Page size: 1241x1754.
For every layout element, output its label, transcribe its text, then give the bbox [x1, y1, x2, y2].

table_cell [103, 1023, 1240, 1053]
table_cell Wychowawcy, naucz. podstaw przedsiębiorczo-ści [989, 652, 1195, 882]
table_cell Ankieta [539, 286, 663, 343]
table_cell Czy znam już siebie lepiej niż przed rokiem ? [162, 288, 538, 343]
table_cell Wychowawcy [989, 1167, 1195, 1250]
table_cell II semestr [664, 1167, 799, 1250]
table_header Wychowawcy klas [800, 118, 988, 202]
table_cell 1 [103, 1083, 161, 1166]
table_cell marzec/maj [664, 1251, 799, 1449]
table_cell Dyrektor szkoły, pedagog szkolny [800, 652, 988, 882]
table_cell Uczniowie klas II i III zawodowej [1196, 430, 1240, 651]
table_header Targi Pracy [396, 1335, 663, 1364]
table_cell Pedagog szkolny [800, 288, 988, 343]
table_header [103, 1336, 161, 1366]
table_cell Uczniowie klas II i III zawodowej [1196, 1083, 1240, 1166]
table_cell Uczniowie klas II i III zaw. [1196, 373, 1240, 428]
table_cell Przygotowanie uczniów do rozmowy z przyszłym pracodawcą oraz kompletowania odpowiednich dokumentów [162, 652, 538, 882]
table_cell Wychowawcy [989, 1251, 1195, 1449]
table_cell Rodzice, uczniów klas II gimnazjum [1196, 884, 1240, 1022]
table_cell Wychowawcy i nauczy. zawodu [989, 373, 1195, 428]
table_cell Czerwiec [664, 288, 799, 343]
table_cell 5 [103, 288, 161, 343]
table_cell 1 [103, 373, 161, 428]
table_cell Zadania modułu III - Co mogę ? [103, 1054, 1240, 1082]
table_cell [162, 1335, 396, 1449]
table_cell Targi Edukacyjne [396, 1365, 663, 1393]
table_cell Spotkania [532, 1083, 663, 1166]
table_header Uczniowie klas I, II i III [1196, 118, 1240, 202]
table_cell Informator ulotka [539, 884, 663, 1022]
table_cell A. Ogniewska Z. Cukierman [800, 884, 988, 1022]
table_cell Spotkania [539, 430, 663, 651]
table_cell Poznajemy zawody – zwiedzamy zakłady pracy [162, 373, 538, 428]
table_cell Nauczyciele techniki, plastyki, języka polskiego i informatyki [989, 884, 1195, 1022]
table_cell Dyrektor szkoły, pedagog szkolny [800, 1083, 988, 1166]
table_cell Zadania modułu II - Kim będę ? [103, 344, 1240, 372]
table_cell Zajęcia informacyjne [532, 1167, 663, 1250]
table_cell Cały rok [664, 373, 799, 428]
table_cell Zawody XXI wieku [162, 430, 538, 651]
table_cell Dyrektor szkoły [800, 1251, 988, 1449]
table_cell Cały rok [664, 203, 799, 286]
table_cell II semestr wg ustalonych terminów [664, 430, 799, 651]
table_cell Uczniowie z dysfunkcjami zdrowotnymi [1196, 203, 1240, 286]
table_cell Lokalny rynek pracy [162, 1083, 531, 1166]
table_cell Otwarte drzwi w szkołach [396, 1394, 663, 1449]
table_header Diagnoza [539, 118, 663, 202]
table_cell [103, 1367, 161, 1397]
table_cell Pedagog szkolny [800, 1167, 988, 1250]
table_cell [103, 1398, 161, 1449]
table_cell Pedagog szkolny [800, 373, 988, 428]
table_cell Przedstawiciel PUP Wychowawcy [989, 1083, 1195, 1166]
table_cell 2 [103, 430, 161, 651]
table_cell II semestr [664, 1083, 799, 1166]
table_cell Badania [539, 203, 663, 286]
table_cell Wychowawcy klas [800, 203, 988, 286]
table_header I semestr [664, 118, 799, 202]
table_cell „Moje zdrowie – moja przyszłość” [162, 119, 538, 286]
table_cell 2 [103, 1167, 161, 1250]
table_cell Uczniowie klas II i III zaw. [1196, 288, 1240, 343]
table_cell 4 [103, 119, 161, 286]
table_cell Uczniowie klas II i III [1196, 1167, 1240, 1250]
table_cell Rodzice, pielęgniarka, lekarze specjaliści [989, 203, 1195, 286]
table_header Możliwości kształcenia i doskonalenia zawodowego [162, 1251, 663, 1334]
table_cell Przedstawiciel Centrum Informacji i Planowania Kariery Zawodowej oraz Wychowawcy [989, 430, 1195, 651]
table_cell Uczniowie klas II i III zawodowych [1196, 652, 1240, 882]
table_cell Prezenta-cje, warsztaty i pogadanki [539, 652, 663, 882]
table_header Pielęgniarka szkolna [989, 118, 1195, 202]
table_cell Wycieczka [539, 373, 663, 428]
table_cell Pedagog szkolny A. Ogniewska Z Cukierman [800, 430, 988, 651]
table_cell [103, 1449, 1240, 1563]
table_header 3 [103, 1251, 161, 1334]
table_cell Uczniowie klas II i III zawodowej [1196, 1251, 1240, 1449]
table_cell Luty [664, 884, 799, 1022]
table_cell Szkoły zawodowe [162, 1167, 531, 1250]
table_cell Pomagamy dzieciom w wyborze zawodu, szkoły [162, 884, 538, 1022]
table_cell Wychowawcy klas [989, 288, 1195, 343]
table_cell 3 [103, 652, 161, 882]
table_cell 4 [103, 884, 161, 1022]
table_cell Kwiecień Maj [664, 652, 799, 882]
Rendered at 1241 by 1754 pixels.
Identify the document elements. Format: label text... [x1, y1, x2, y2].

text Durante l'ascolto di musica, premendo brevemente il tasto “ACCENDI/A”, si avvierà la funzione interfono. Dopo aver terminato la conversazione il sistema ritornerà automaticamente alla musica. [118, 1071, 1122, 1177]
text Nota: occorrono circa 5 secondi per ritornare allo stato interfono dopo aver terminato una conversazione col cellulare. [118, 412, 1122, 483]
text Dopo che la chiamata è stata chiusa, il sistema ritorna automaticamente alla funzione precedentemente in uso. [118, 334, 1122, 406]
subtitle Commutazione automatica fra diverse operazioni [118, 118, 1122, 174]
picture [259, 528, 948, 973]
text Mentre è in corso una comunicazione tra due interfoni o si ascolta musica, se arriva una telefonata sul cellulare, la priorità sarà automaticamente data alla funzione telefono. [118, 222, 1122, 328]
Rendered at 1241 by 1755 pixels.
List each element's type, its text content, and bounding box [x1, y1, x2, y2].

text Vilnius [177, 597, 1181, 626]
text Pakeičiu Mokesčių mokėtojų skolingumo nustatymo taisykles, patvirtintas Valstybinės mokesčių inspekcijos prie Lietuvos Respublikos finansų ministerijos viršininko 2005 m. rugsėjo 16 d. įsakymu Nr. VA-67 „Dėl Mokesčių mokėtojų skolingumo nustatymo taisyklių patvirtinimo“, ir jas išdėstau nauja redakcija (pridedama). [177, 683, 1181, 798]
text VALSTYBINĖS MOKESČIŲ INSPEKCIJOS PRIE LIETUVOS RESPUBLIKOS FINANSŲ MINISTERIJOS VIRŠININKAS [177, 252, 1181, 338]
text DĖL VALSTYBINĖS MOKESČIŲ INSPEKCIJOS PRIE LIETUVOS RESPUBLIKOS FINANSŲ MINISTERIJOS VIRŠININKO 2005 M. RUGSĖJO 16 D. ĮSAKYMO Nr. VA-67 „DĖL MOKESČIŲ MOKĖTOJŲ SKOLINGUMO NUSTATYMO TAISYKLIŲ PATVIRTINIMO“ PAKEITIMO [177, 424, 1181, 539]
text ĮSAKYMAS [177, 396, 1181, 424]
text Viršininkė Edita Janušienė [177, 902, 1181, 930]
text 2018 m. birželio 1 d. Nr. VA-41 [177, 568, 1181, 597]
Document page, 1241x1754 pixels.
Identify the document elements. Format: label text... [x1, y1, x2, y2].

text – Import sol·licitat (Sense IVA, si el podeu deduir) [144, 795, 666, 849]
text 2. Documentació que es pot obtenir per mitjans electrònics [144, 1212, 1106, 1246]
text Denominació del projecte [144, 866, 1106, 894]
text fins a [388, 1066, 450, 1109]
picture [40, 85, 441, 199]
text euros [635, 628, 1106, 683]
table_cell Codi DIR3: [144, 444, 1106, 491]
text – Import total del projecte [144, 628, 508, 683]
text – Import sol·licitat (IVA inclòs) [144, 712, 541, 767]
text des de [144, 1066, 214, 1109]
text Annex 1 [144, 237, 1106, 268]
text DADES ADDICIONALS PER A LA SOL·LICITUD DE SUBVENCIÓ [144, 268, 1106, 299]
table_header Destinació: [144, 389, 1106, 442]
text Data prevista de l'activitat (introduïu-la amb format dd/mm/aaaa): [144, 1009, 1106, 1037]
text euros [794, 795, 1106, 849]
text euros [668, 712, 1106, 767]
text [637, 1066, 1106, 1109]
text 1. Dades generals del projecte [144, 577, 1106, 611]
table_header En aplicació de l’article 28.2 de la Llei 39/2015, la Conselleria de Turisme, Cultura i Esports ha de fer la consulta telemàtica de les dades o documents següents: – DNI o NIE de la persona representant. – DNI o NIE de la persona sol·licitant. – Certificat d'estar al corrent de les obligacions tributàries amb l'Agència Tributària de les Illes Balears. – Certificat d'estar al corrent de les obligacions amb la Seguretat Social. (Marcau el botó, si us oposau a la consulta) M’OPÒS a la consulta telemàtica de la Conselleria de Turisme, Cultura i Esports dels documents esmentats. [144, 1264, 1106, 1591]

::::

§ Instructions to follow
How many lines of the material above contain the string "semestr"? Reply with the number only.

§ Worked answer
4